- **DESCRIPTION OF THE TASK**
Repeat the entries in full. Each line must match exactly.

◇ ◇ ◇ ◇ ◇ ◇ ◇

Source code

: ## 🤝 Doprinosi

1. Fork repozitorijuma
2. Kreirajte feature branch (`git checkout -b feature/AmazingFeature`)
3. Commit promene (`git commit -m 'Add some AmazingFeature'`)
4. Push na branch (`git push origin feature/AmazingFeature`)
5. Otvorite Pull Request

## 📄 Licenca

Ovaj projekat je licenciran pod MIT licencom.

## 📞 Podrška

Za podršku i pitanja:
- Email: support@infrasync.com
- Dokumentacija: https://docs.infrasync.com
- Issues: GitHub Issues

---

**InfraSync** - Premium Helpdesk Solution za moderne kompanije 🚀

◇ ◇ ◇ ◇ ◇ ◇ ◇

- **YOUR RESPONSE**
Source code

: ## 🤝 Doprinosi

1. Fork repozitorijuma
2. Kreirajte feature branch (`git checkout -b feature/AmazingFeature`)
3. Commit promene (`git commit -m 'Add some AmazingFeature'`)
4. Push na branch (`git push origin feature/AmazingFeature`)
5. Otvorite Pull Request

## 📄 Licenca

Ovaj projekat je licenciran pod MIT licencom.

## 📞 Podrška

Za podršku i pitanja:
- Email: support@infrasync.com
- Dokumentacija: https://docs.infrasync.com
- Issues: GitHub Issues

---

**InfraSync** - Premium Helpdesk Solution za moderne kompanije 🚀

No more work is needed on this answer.